**DESCRIPTION OF THE TASK:** Every record below should be copied exactly, with the pictures left out.

Content starts

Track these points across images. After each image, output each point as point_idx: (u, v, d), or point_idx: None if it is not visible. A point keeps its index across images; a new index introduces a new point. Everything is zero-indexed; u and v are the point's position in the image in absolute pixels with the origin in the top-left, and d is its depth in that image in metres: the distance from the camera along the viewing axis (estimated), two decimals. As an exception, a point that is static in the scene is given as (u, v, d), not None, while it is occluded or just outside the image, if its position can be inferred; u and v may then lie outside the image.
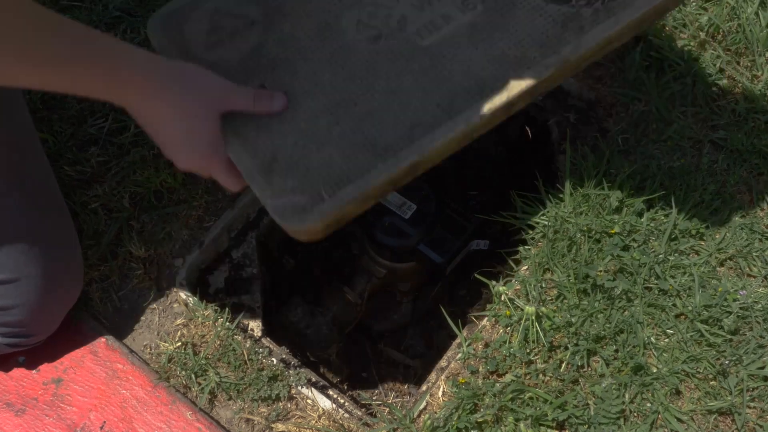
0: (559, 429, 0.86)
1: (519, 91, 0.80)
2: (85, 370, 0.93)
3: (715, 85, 1.16)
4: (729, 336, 0.90)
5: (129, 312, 0.98)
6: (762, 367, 0.88)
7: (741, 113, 1.12)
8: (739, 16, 1.20)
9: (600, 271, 0.94)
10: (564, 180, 1.02)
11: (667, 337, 0.91)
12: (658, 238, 0.98)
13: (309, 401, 0.91)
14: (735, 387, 0.87)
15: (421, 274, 1.25)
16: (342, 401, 0.93)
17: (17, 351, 0.91)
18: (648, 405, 0.86)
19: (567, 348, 0.90)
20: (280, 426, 0.89)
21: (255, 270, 1.07)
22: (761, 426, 0.86)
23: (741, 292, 0.93)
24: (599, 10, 0.84)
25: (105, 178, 1.04)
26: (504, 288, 0.94)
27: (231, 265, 1.07)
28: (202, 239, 1.03)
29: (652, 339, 0.90)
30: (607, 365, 0.89)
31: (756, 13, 1.20)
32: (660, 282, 0.94)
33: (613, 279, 0.93)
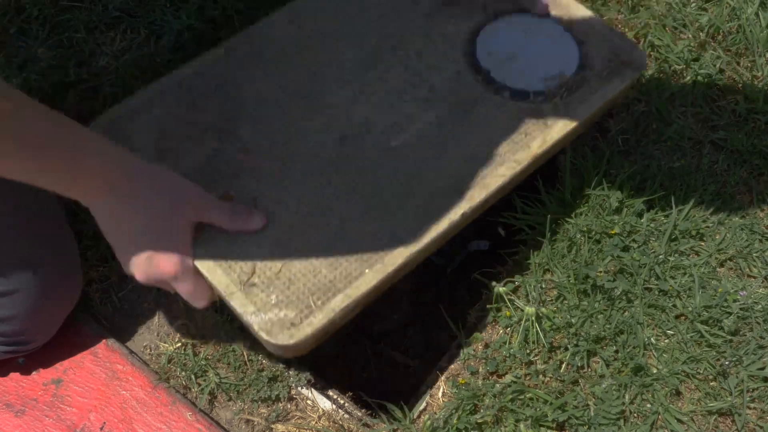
0: (559, 430, 0.86)
1: (496, 187, 0.80)
2: (85, 370, 0.92)
3: (716, 86, 1.16)
4: (729, 337, 0.90)
5: (129, 312, 0.98)
6: (762, 368, 0.88)
7: (741, 114, 1.12)
8: (740, 16, 1.20)
9: (600, 272, 0.94)
10: (564, 180, 1.02)
11: (667, 338, 0.91)
12: (658, 238, 0.98)
13: (309, 402, 0.92)
14: (735, 388, 0.87)
15: (421, 274, 1.25)
16: (342, 402, 0.93)
17: (16, 356, 0.91)
18: (648, 406, 0.86)
19: (567, 349, 0.90)
20: (280, 427, 0.89)
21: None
22: (761, 427, 0.85)
23: (741, 292, 0.93)
24: (558, 105, 0.86)
25: (105, 178, 1.03)
26: (504, 288, 0.94)
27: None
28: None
29: (652, 340, 0.90)
30: (607, 366, 0.89)
31: (756, 14, 1.20)
32: (660, 283, 0.94)
33: (613, 280, 0.93)
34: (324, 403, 0.91)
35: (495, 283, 0.94)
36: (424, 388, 0.93)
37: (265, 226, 0.74)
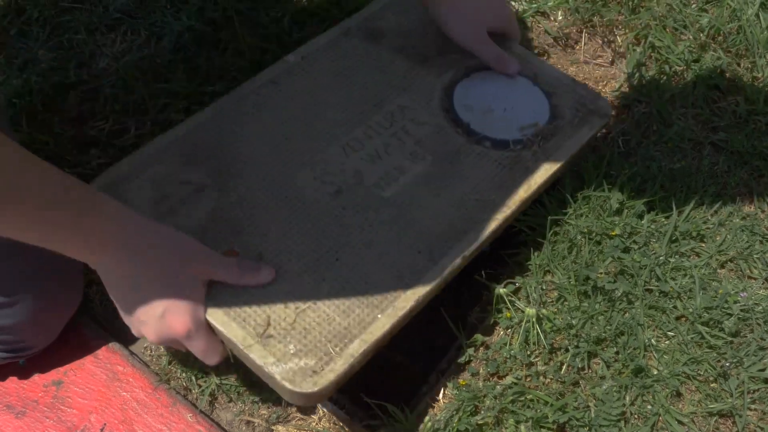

Content ends

**YOUR RESPONSE:**
Track these points across images. After each image, output each point as point_idx: (u, v, d), or point_idx: None if it is not visible. A point keeps its index across images; a new index introduces a new point. Everything is zero-indexed; u and v are the point's position in the image in absolute pixels with the origin in the top-left, and d is its depth in that image in metres: the distance from the camera along the viewing axis (estimated), two decimals. As an exception, a point that is static in the scene is given as (u, v, d), not None, while it is occluded or just outside the image, if its position can be inferred; u and v may then lie outside the image.
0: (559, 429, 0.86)
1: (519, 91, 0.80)
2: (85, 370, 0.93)
3: (715, 85, 1.16)
4: (729, 336, 0.90)
5: (129, 312, 0.98)
6: (762, 367, 0.88)
7: (741, 113, 1.12)
8: (739, 16, 1.20)
9: (600, 271, 0.94)
10: (564, 180, 1.02)
11: (667, 337, 0.91)
12: (658, 238, 0.98)
13: (309, 401, 0.91)
14: (735, 387, 0.87)
15: (421, 274, 1.25)
16: (342, 401, 0.93)
17: (17, 351, 0.91)
18: (648, 405, 0.86)
19: (567, 348, 0.90)
20: (280, 426, 0.89)
21: (255, 270, 1.07)
22: (761, 426, 0.86)
23: (741, 292, 0.93)
24: (599, 10, 0.84)
25: (105, 178, 1.04)
26: (504, 288, 0.94)
27: (231, 265, 1.07)
28: (202, 239, 1.03)
29: (652, 339, 0.90)
30: (607, 365, 0.89)
31: (756, 13, 1.20)
32: (660, 282, 0.94)
33: (613, 279, 0.93)
0: (559, 430, 0.86)
1: (496, 187, 0.80)
2: (85, 370, 0.92)
3: (716, 86, 1.16)
4: (729, 337, 0.90)
5: (129, 312, 0.98)
6: (762, 368, 0.88)
7: (741, 114, 1.12)
8: (740, 16, 1.20)
9: (600, 272, 0.94)
10: (564, 180, 1.02)
11: (667, 338, 0.91)
12: (658, 238, 0.98)
13: (309, 402, 0.92)
14: (735, 388, 0.87)
15: (421, 274, 1.25)
16: (342, 402, 0.93)
17: (16, 356, 0.91)
18: (648, 406, 0.86)
19: (567, 349, 0.90)
20: (280, 427, 0.89)
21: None
22: (761, 427, 0.85)
23: (741, 292, 0.93)
24: (558, 105, 0.86)
25: (105, 178, 1.03)
26: (504, 288, 0.94)
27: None
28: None
29: (652, 340, 0.90)
30: (607, 366, 0.89)
31: (756, 14, 1.20)
32: (660, 283, 0.94)
33: (613, 280, 0.93)
34: (324, 403, 0.91)
35: (495, 283, 0.94)
36: (424, 388, 0.93)
37: (265, 226, 0.74)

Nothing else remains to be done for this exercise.